Document section =>
A core function of ShopPAK is capturing and reporting job costs.  Although ShopPAK is your primary tool for analyzing job costs, you still need a way of summarizing job costs and entering them into your financial accounting package so your income statement reflects actual expenses, and your balance sheet reflects current inventory value and WIP.  This is typically done at month end.  Three things are needed from ShopPAK: WIP (work in process), COGS (cost of goods sold), and ShopPAK Inventory asset valuation.
 
We define WIP as labor, material, sub-contractor, and other job costs that have been incurred during the month but not invoiced yet.  We define COGS as labor, material, sub-contractor, and other job costs that have been incurred during the month and have been invoiced.  Inventory asset valuation is simply the dollar value of your current inventory as of a particular date – usually the last day of the month.  This chapter explains 2 approaches for determining WIP and COGS.  It also shows how to obtain Inventory asset valuation.

Work to complete =>
1. Name the three things the ShopPAK job-cost text says are needed from ShopPAK at month end.
2. In the ShopPAK job-cost text, what separates COGS from WIP?
Answer using only the ShopPAK job-cost text, not the rows.

Study material =>
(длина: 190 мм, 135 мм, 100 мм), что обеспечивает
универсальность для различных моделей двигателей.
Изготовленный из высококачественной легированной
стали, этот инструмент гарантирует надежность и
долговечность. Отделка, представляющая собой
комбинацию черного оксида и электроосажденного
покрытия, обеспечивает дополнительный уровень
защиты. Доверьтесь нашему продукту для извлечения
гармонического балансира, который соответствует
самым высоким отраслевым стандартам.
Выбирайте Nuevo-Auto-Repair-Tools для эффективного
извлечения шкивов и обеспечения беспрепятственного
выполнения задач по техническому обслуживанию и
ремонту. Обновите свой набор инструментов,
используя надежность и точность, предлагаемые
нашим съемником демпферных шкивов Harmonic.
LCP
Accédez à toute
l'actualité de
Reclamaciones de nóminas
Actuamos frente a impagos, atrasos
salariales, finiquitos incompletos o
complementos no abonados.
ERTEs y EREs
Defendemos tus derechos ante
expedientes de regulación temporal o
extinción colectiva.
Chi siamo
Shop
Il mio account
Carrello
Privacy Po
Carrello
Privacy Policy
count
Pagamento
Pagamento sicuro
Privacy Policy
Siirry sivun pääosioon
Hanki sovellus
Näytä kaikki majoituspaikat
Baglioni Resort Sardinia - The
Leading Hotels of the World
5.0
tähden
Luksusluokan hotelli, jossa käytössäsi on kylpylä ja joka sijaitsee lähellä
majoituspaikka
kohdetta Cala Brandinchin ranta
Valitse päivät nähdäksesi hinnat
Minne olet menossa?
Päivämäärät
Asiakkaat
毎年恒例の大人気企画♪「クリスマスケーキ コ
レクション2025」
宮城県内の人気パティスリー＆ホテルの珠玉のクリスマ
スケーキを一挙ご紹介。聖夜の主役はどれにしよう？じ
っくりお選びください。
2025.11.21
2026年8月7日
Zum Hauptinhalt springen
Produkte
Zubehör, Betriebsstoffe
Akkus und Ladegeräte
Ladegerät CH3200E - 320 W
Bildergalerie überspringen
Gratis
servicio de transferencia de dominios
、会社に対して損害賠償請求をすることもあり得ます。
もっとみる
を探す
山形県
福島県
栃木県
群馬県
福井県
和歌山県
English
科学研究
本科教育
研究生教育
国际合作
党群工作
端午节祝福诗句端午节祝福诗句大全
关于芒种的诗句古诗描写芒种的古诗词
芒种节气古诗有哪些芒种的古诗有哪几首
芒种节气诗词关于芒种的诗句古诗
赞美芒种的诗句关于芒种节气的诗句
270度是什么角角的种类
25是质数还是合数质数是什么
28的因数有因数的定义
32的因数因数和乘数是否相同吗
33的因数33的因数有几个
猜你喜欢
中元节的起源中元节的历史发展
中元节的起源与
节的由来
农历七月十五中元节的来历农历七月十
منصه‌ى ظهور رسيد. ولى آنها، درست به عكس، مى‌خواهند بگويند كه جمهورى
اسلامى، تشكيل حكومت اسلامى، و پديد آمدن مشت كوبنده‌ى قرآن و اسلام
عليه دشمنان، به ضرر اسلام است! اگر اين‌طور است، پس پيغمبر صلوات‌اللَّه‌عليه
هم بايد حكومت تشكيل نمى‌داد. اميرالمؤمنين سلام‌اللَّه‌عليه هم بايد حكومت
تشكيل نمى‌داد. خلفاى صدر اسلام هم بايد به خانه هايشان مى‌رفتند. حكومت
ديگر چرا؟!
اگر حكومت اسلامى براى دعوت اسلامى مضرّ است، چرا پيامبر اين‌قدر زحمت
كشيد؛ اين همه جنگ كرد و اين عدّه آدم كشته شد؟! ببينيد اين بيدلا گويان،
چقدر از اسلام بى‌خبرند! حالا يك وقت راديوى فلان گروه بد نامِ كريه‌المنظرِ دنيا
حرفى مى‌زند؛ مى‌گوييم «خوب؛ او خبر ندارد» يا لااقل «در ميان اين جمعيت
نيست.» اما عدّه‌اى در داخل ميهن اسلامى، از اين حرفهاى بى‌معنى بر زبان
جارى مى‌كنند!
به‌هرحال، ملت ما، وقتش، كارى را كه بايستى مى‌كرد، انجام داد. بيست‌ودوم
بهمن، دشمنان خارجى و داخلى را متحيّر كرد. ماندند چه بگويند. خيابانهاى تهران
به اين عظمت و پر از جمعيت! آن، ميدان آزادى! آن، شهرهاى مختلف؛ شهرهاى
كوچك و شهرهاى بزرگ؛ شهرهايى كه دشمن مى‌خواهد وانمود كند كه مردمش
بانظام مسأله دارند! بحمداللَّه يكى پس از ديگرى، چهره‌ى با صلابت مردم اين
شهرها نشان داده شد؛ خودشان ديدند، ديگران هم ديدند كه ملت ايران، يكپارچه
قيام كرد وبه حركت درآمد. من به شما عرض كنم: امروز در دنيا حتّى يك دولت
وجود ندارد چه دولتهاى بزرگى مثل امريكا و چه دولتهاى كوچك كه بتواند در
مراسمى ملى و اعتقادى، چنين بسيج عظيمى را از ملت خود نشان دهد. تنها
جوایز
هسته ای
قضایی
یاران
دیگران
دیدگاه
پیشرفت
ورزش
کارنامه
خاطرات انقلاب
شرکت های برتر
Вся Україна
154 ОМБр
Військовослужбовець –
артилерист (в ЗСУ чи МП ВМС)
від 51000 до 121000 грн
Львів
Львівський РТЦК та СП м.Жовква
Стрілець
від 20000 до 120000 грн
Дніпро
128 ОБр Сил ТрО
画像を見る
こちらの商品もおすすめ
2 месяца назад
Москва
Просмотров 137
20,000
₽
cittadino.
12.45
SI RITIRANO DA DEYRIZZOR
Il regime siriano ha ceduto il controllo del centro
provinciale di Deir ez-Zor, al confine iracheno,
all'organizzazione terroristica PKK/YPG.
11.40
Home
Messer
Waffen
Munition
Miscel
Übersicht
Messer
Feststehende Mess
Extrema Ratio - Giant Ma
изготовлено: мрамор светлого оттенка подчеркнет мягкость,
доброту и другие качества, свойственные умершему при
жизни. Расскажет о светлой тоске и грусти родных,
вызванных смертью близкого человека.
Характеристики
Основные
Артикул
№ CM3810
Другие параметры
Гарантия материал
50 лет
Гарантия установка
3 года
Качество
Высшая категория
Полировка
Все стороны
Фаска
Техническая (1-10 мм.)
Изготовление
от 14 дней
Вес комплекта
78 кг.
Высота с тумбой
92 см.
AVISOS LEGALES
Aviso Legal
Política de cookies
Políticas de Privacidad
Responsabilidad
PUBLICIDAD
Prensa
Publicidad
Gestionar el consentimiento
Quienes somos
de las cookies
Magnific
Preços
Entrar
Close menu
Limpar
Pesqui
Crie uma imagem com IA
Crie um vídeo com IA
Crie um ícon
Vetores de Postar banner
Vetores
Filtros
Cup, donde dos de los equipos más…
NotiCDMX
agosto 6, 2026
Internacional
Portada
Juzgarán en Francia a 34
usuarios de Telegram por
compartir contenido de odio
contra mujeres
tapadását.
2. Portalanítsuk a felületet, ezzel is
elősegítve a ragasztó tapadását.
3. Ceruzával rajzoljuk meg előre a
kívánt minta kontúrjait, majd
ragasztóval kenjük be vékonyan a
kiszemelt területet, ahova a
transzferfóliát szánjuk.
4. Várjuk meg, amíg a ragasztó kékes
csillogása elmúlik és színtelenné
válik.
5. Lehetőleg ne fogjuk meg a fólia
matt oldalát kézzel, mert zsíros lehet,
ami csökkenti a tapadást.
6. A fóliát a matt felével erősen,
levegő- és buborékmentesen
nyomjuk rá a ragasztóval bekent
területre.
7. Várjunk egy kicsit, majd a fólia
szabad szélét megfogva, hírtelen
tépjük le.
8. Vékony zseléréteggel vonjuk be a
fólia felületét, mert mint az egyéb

Solution set =>
1. WIP (work in process), COGS (cost of goods sold), and ShopPAK Inventory asset valuation.

2. COGS costs have been invoiced, while WIP costs have not been invoiced yet.